REQUIRED WORK: The answer must consist of every line below containing "dataout".

(PROVIDED RECORDS Opens)

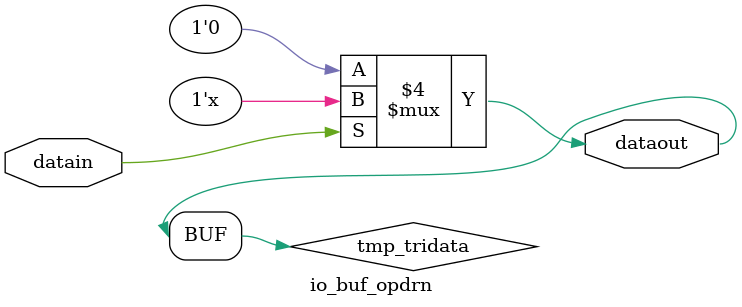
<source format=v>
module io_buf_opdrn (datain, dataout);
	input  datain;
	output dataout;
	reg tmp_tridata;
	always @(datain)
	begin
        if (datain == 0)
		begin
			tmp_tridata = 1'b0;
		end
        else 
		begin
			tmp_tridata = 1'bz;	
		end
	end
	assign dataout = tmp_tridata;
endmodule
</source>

(PROVIDED RECORDS Closes)

EXPECTED OUTPUT:
module io_buf_opdrn (datain, dataout);
	output dataout;
	assign dataout = tmp_tridata;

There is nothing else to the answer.